It’s 4:30 on a Monday. Your internship starts at 5:00, and you have to make it all the way from Tenleytown to Metro Center. You’re standing at the entrance to the Metro, debating your options. You could risk it and take the Metro, praying there’s no ten minute wait, or even worse, single tracking. You could try and take the bus downtown, but let’s face it, who even knows how the bus system works? Or you could take an Uber, but the surge pricing is 2X the normal rate and you don’t know if you’ll even make it with traffic. So you risk it. You book it down the metro escalators in your heels, narrowly avoiding tripping to your death, and run to the turnstiles.
Then, your worst fear is realized. You watch in horror as the Glenmont-bound train pulls away from the platform, and you check the timetable. Next train: ten minutes.Everyone who has ever used D.C. public transportation has some sort of horror story. Here are a few of the most frustrating things about D.C. transit, which will leave you wishing you were riding the struggle bus instead of waiting for the 31 to Georgetown.
If you ever have to ride the Metro on a weekend, get ready to hurry up and wait. Evidentially, D.C. decided that in order to crush all happiness brought on by the weekend, they were going to designate Saturday and Sunday to track constructing. So of course, they only have one available track for all trains. This can lead to insufferable wait times and endless frustration and boredom.
D.C. is already a scary place, but adding to the fear factor of a big city is the fact that there are approximately 2 people per year killed on D.C. public transit. The Metro is one of the worst offenders. Already this year we’ve had to deal with a smoke-filled Metro twice, not to mention the fact that one of the Metro cars EXPLODED.
Clearly House of Cards wasn’t completely wrong for the fear of the Metro it instilled in me.

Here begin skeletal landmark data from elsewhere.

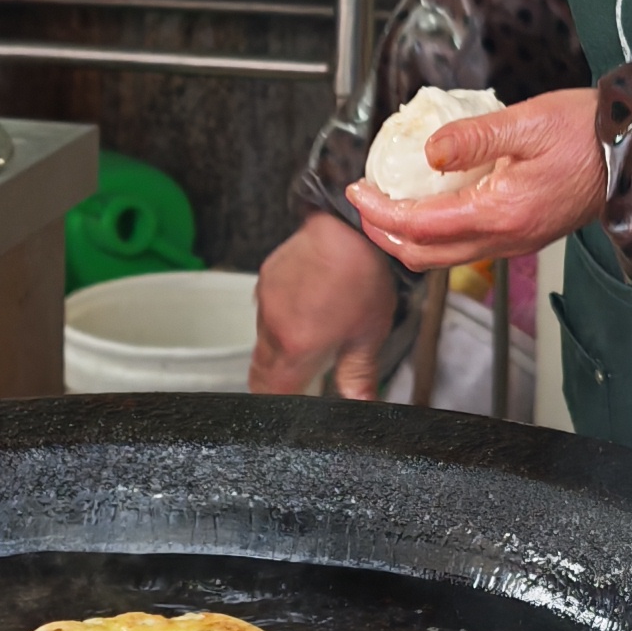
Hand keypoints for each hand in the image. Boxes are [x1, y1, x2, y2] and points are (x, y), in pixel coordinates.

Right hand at [251, 213, 400, 396]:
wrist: (349, 225)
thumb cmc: (362, 276)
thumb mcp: (369, 335)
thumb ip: (358, 376)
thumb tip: (360, 405)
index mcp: (295, 347)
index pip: (268, 390)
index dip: (277, 402)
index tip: (290, 404)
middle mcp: (272, 325)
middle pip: (261, 368)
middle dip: (277, 378)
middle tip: (300, 378)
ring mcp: (266, 299)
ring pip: (264, 337)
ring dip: (281, 344)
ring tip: (311, 334)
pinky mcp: (267, 277)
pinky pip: (267, 307)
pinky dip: (281, 315)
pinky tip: (307, 305)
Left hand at [348, 86, 603, 274]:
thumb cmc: (588, 134)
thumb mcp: (527, 121)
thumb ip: (474, 138)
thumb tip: (428, 152)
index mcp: (502, 212)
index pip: (421, 225)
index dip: (381, 211)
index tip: (357, 189)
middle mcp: (506, 237)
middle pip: (426, 255)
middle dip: (385, 232)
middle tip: (364, 201)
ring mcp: (516, 241)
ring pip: (446, 256)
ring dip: (409, 235)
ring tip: (390, 202)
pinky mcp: (523, 234)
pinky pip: (468, 245)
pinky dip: (437, 231)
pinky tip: (431, 201)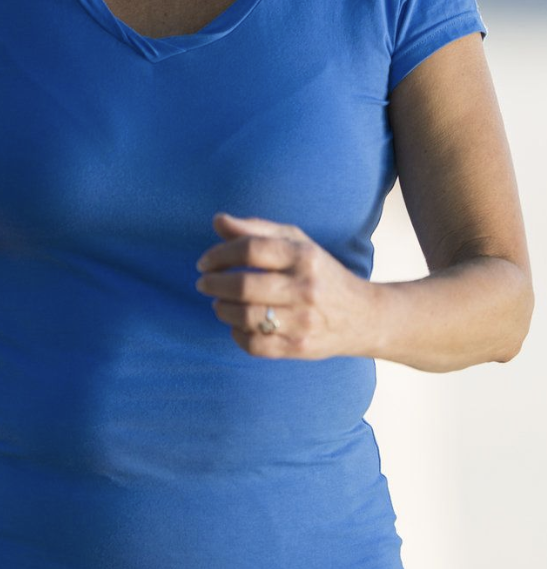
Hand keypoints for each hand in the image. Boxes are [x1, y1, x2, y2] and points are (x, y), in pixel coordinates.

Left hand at [196, 212, 376, 358]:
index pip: (250, 249)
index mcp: (303, 256)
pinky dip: (237, 335)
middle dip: (213, 284)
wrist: (365, 317)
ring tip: (219, 303)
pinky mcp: (300, 347)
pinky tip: (237, 325)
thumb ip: (255, 229)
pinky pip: (255, 345)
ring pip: (246, 317)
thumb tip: (218, 220)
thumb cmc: (319, 272)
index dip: (218, 255)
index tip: (204, 262)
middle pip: (243, 286)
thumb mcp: (295, 242)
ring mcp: (304, 320)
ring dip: (221, 309)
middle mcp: (305, 288)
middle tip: (203, 283)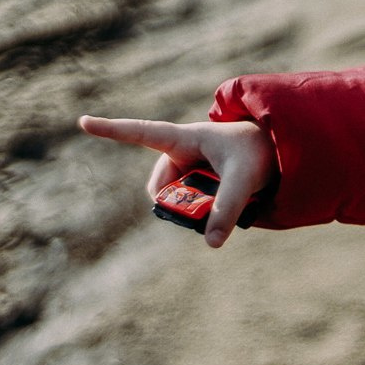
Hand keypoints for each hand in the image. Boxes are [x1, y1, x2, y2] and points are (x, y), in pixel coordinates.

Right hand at [78, 115, 274, 247]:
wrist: (281, 152)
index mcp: (185, 138)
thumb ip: (228, 209)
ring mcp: (189, 168)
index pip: (142, 133)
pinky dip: (208, 210)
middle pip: (163, 189)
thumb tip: (211, 242)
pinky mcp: (199, 182)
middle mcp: (182, 153)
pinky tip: (234, 199)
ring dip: (197, 207)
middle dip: (180, 204)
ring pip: (178, 201)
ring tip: (233, 193)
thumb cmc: (260, 153)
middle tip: (213, 202)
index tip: (83, 122)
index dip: (112, 130)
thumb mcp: (245, 179)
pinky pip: (192, 205)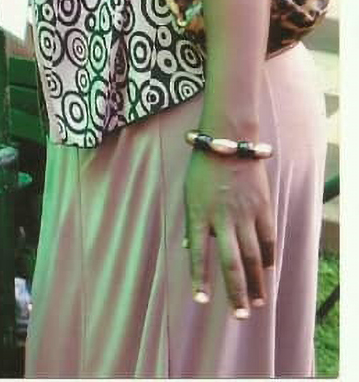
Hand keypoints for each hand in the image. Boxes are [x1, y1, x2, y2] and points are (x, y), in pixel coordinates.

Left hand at [184, 151, 274, 315]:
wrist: (228, 142)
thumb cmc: (202, 169)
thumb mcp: (188, 194)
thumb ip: (192, 224)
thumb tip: (190, 250)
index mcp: (198, 214)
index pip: (199, 254)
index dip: (200, 279)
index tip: (201, 301)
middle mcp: (223, 218)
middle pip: (232, 263)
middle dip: (235, 291)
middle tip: (239, 315)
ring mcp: (246, 214)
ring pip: (254, 256)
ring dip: (256, 282)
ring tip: (256, 303)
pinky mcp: (263, 208)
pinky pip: (268, 239)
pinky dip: (268, 258)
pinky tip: (267, 273)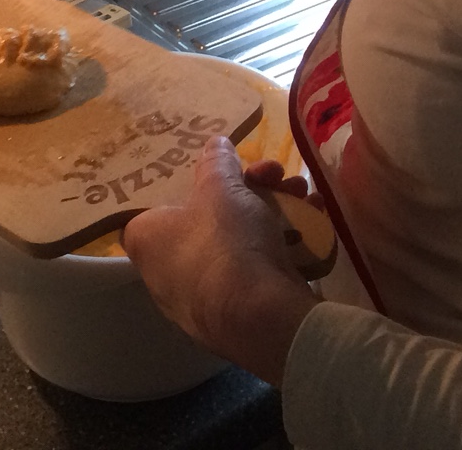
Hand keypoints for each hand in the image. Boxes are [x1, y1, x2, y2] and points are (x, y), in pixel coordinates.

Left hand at [123, 138, 320, 385]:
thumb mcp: (221, 186)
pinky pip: (255, 271)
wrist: (260, 316)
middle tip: (276, 175)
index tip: (223, 169)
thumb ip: (216, 161)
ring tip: (305, 197)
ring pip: (238, 243)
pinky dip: (281, 247)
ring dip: (274, 212)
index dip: (192, 182)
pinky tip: (314, 227)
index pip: (161, 202)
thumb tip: (215, 143)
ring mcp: (200, 300)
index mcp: (147, 240)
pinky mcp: (235, 317)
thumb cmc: (224, 243)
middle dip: (250, 190)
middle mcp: (163, 274)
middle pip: (208, 218)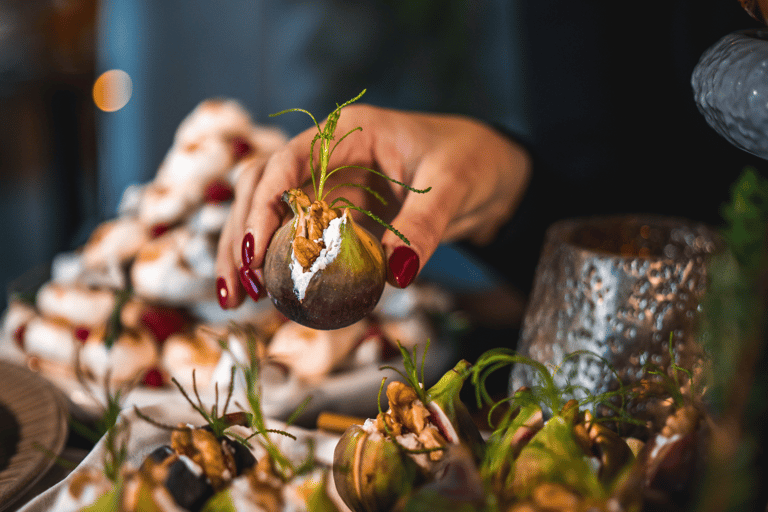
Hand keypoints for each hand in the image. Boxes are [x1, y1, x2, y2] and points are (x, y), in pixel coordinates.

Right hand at [215, 104, 530, 308]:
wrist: (490, 175)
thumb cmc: (472, 162)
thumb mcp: (451, 186)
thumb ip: (424, 225)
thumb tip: (395, 274)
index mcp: (347, 134)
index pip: (287, 163)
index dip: (262, 206)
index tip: (254, 253)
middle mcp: (327, 158)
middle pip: (261, 189)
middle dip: (241, 237)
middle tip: (238, 288)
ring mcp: (329, 188)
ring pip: (269, 214)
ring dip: (247, 254)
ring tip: (233, 299)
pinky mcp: (337, 217)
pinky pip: (297, 239)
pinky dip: (278, 265)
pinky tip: (266, 297)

One of the few times I long to be in New York City rather than D.C. is when I think about the Metro prices. In NYC, it’s $2.50 standard fare, no matter where you go, one stop or ten stops. Yet, in D.C., the price can range from $1.75-$4.50, depending on the time of the day and how far you’re going. My wallet feels the pain.
The Bus System
In general, the D.C. bus system is confusing. I had to download three apps on my phone just to get to Georgetown. Add to it that buses never run according to the posted schedule, and sometimes the bus you need likes to just stop running to your particular stop. And if you don’t know where you’re going, it’s very easy to end up someplace you really weren’t aiming to be.
Honestly, with all the stress the D.C. Metro causes, sometimes it really is just easier to take an Uber. Yet, once you figure out how to navigate D.C. in the most efficient way possible, you feel like every other public transit user has got nothing on you.